# [EXERCISE INSTRUCTIONS]
Give the lines from the one containing "Polres Sarolangun Raih" up to and including the one containing "Kapolres Aceh Selatan Bantu" in the records below as a JSON list of strings, one string per line, leaving out any blank lines.

# [RECORDS SHOWN]
==================================================
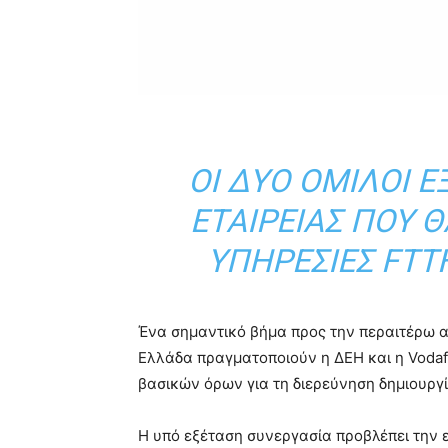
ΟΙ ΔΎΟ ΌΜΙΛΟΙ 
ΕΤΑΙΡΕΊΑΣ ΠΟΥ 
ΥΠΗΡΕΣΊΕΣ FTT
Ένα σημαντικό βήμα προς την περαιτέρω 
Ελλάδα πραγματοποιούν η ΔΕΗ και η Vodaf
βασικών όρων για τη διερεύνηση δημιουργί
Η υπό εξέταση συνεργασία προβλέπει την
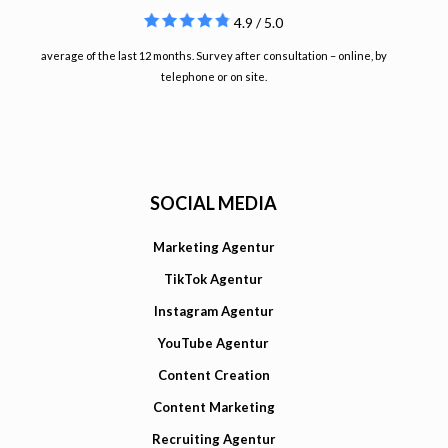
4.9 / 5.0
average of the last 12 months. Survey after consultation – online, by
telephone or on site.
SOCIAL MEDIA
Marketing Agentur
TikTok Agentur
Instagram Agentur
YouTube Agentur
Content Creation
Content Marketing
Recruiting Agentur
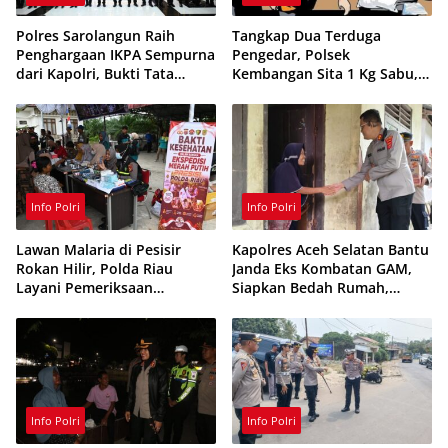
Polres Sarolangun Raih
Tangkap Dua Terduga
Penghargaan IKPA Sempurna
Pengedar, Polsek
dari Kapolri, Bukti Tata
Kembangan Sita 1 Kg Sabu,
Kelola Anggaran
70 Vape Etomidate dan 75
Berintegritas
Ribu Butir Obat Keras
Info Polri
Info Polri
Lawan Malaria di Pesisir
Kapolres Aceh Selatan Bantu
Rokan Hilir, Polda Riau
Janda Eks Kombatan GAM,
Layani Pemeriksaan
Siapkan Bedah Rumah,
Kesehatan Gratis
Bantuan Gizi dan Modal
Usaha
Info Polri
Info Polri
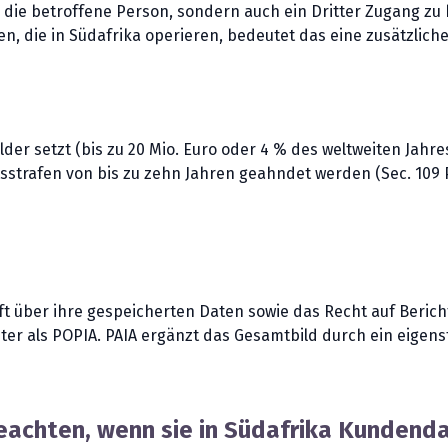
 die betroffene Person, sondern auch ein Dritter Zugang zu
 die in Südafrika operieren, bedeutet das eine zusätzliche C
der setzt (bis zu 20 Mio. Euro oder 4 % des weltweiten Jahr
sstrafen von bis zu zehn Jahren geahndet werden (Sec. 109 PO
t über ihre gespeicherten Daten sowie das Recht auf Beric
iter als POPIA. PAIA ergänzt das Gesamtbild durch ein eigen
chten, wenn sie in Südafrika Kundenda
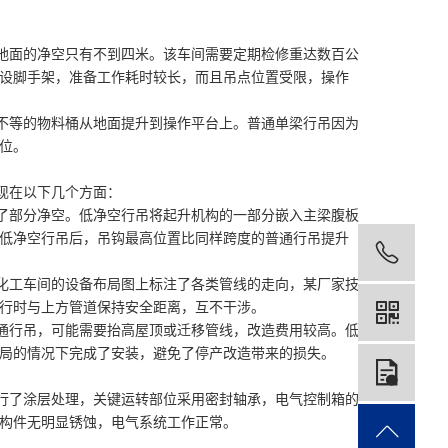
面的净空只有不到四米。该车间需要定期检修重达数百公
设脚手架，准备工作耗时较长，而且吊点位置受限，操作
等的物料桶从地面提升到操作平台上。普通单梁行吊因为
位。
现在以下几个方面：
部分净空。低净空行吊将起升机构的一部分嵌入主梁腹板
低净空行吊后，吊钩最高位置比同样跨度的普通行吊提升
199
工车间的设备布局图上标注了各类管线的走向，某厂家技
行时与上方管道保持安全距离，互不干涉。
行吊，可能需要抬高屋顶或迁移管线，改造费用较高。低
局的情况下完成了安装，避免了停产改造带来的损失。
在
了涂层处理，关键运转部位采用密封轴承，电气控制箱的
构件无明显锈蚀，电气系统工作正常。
==================================================
# [SOLUTION TO THIS TASK]
[
  "Polres Sarolangun Raih",
  "Tangkap Dua Terduga",
  "Penghargaan IKPA Sempurna",
  "Pengedar, Polsek",
  "dari Kapolri, Bukti Tata",
  "Kembangan Sita 1 Kg Sabu,",
  "Kelola Anggaran",
  "70 Vape Etomidate dan 75",
  "Berintegritas",
  "Ribu Butir Obat Keras",
  "Info Polri",
  "Info Polri",
  "Lawan Malaria di Pesisir",
  "Kapolres Aceh Selatan Bantu"
]